Mitey trains senior teachers as coaches, who are assigned to help each school create its own action plan.
They then help teachers figure out how to fit mental health into lessons, at times co-teaching classes to show how it's done.
Extensive resources are available for each year level, and students ultimately will get report cards like they do in other subjects. Schools don't pay a cent - it's all privately funded.
So far about 12,000 kids have experienced Mitey but Kirwan would love to see it in every primary school. Schools have already snapped up every extra space for 2022.
At Takanini School, principal Margaret Aikman calls Mitey a "game-changer".
The South Auckland primary urgently needed a way to help kids manage their mental wellbeing and deal with distress, Aikman said.
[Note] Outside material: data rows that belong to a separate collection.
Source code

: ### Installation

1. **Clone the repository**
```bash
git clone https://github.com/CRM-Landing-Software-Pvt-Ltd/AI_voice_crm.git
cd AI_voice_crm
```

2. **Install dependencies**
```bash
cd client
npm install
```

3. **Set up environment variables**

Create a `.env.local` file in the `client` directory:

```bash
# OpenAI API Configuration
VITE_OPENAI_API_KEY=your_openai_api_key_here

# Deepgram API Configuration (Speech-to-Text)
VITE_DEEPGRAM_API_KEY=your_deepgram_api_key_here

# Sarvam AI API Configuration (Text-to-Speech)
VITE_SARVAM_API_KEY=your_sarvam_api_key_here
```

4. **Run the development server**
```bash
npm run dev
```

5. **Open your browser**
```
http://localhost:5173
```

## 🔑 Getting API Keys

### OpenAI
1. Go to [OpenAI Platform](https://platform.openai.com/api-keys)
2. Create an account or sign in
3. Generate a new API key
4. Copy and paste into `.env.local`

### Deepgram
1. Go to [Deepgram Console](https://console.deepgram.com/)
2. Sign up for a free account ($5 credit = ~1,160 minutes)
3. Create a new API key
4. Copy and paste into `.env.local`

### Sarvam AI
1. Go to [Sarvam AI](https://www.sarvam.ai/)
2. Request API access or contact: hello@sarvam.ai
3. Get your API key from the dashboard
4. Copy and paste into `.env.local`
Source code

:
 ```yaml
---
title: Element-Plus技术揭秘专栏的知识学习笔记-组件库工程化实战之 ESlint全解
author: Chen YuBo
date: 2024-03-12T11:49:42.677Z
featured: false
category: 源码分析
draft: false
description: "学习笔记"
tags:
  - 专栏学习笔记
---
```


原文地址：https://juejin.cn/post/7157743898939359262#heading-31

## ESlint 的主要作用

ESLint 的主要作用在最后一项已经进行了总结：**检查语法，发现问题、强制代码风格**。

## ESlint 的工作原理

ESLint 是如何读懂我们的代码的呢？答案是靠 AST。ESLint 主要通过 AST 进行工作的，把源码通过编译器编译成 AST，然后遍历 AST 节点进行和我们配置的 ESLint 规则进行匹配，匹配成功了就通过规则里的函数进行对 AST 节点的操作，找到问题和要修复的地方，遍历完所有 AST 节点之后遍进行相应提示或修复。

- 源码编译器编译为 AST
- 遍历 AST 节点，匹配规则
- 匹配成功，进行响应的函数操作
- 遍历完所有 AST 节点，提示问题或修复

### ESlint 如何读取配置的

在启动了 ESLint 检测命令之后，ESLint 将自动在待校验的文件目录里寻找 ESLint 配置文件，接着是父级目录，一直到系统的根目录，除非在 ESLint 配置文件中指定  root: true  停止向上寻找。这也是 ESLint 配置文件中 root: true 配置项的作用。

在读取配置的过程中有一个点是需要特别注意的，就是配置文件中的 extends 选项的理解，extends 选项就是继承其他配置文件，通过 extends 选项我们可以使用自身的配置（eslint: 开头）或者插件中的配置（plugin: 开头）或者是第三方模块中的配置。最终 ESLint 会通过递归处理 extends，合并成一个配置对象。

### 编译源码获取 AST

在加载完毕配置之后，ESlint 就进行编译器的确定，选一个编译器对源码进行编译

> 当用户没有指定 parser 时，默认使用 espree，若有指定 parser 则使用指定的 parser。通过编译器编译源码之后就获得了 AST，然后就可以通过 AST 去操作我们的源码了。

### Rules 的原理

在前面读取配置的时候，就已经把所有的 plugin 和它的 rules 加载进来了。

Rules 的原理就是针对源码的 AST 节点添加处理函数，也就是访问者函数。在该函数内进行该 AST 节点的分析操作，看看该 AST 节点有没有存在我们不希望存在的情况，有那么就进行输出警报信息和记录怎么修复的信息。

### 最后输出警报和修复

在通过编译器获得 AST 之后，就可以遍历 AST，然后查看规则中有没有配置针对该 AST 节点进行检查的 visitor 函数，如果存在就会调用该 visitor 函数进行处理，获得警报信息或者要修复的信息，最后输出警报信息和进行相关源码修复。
Mitey's coaches had helped them work out a plan last year, and worked on giving teachers confidence to teach mental health and include it in their lessons. In just one example, teachers right now were writing mental health education into their Term 2 Aotearoa New Zealand Histories curriculum, including plans for children to create a visual pepeha and write about bravery and courage.
Covid meant Mitey had only recently been rolled out, but Aikman had already noticed changes.
Staff often found students could say they were feeling mad, or angry, but couldn't explain why they felt that way, Aikman said. Helping them put words around their feelings and behaviour was the critical first step.
"So when we hear a student tell us his feelings were hurt and he felt embarrassed about what he looks like when he was called 'ugly'...we know we are making headway."
Relationships were getting stronger as students learned to understand each other. One boy told Aikman he never knew his classmate was lonely and cried at night because he missed his dad who had gone away. He was now thinking of ways to help when his classmate felt sad.
Aikman urged other schools to consider Mitey.
"For too long educators have been troubled about New Zealand's dire mental health statistics and we've cast about looking for better ways to support our students' mental health," she said. "I believe Mitey will enable us to make a difference. I see Mitey as a game-changer for our school."